Stated problem 1: Reproduce the part of the neural network demo text that runs from "To create the" up to and including "to 1-of-N format.".
Stated problem 2: In the neural network demo text, list every back-propagation parameter variable that is assigned a value, together with the value it is given.
--- begin Document extract ---
To create the 1,000-item synthetic data set, helper method MakeAllData creates a local neural network with random weights and bias values. Then, random input values are generated, the output is computed by the local neural network using the random weights and bias values, and then output is converted to 1-of-N format.
Next, the demo program splits the synthetic data into training and test sets using these statements:

Console.WriteLine("Creating train and test matrices");
double[][] trainData;
double[][] testData;
SplitTrainTest(allData, 0.80, seed,
  out trainData, out testData);
Console.WriteLine("Done");
Console.WriteLine("Training data:");
ShowMatrix(trainData, 4, 2, true);
Console.WriteLine("Test data:");
ShowMatrix(testData, 4, 2, true);

Next, the neural network is instantiated like so:

Console.WriteLine("Creating a " +  numInput + "-" +
  numHidden + "-" + numOutput + " neural network");
NeuralNetwork nn = new NeuralNetwork(numInput,
  numHidden, numOutput);

The neural network has four inputs (one for each feature) and three outputs (because the Y variable can be one of three categorical values). The choice of five hidden processing units for the neural network is the same as the number of hidden units used to generate the synthetic data, but finding a good number of hidden units in a realistic scenario requires trial and error. Next, the back-propagation parameter values are assigned with these statements:

int maxEpochs = 1000;
double learnRate = 0.05;
double momentum = 0.01;
Console.WriteLine("Setting maxEpochs = " +
  maxEpochs);
Console.WriteLine("Setting learnRate = " +
  learnRate.ToString("F2"));
Console.WriteLine("Setting momentum  = " +
  momentum.ToString("F2")
--- end Document extract ---
--- begin Extracted records ---
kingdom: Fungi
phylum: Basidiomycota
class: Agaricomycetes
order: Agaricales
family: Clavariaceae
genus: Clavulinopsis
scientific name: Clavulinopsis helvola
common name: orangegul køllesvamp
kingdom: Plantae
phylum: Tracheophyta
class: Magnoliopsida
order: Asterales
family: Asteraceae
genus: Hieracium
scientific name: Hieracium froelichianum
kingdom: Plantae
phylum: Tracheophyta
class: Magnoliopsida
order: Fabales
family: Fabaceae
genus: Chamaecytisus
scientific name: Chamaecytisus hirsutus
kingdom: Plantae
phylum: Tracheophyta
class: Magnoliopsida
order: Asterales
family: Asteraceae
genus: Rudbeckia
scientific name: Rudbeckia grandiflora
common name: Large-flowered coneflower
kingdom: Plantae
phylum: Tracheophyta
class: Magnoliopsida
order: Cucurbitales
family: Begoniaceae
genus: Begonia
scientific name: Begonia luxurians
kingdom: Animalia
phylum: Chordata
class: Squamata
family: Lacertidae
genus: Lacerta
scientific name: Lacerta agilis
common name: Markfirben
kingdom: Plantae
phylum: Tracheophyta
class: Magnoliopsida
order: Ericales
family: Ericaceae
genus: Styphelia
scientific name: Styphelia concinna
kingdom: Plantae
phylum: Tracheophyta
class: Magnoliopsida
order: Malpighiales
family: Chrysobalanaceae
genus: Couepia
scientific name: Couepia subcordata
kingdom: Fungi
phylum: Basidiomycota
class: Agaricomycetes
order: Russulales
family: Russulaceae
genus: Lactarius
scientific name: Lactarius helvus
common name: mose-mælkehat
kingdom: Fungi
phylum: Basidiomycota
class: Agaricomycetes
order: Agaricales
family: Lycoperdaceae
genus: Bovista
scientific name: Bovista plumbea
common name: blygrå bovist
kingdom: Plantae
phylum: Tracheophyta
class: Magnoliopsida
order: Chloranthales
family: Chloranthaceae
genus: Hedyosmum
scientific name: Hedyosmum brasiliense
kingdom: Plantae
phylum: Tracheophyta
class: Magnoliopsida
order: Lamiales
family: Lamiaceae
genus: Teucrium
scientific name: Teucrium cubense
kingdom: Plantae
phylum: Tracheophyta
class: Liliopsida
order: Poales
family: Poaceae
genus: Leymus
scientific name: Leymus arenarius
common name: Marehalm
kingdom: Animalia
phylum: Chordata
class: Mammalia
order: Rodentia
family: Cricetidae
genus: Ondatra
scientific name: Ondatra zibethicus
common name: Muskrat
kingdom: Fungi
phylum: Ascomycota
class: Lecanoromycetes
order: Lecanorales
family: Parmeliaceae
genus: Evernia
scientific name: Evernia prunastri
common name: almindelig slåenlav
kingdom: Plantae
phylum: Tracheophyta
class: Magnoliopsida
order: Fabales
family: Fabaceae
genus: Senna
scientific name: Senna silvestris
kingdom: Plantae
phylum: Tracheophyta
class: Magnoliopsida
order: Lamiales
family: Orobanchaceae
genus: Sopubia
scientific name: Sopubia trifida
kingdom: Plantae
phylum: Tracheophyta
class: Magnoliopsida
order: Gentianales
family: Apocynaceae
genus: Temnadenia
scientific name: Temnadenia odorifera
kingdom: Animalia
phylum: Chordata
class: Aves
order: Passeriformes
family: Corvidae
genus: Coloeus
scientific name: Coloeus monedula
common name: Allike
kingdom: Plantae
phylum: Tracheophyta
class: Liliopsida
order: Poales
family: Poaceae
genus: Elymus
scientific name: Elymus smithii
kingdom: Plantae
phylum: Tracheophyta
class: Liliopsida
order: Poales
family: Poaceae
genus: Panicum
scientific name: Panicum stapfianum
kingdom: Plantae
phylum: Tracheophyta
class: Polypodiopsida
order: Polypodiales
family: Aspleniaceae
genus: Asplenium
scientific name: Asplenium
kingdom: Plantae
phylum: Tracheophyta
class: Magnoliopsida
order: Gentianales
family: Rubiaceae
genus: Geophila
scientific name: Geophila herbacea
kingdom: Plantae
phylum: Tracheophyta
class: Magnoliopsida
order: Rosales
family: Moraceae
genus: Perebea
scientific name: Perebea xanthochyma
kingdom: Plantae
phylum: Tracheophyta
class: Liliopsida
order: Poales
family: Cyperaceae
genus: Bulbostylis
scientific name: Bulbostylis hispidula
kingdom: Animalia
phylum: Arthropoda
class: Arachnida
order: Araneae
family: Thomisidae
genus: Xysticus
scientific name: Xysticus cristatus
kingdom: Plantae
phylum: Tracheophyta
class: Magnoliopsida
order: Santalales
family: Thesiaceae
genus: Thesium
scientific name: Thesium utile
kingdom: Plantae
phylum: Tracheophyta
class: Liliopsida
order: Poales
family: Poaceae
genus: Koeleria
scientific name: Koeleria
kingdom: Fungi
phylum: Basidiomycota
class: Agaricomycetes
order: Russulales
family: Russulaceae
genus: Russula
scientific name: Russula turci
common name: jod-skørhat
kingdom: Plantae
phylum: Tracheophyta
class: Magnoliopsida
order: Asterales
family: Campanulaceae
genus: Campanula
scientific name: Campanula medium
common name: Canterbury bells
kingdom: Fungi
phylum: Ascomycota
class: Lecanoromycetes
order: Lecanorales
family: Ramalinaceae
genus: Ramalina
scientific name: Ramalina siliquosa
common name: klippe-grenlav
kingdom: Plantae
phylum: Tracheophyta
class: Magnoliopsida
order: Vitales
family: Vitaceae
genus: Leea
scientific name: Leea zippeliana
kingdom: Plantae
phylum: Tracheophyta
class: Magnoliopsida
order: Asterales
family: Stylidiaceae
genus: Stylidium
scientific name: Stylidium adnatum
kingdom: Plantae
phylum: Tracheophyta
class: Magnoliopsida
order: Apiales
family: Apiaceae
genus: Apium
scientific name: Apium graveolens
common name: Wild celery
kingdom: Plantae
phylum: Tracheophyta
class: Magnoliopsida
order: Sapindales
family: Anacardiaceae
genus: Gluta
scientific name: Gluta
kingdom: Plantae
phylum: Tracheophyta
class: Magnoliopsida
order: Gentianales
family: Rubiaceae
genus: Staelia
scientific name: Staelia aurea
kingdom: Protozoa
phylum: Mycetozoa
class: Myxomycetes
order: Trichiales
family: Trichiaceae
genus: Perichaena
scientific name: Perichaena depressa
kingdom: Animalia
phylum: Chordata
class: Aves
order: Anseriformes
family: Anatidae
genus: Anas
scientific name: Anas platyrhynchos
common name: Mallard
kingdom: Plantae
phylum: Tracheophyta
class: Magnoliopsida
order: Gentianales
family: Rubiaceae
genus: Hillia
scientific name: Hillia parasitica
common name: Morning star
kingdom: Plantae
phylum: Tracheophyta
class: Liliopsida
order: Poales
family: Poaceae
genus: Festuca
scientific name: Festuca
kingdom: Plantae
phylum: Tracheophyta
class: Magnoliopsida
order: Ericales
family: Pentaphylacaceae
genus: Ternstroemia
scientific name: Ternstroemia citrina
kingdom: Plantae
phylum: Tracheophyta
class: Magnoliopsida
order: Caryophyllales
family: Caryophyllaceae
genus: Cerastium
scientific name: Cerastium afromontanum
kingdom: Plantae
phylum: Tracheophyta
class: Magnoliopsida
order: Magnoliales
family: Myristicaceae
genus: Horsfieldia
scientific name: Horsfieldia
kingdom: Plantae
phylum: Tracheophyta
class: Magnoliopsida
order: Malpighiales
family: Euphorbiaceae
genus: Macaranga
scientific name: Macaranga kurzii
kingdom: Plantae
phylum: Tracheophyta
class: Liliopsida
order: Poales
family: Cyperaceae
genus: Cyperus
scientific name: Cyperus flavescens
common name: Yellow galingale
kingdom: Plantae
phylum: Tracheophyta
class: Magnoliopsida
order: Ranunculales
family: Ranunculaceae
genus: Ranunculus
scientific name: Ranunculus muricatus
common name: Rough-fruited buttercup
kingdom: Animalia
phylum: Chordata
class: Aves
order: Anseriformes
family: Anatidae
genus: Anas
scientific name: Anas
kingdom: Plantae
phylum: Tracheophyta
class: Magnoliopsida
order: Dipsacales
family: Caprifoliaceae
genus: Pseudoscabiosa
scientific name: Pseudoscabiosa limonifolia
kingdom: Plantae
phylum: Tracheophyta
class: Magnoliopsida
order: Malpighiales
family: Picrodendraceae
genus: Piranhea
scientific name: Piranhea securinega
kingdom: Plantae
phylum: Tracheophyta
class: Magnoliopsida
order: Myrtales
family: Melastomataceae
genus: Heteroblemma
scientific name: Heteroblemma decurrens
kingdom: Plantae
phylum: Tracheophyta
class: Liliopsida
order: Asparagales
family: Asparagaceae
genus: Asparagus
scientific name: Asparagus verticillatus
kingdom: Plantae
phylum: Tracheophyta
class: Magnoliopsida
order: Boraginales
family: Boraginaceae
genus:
--- end Extracted records ---
Full solution 1:
To create the 1,000-item synthetic data set, helper method MakeAllData creates a local neural network with random weights and bias values. Then, random input values are generated, the output is computed by the local neural network using the random weights and bias values, and then output is converted to 1-of-N format.

Full solution 2:
maxEpochs = 1000
learnRate = 0.05
momentum = 0.01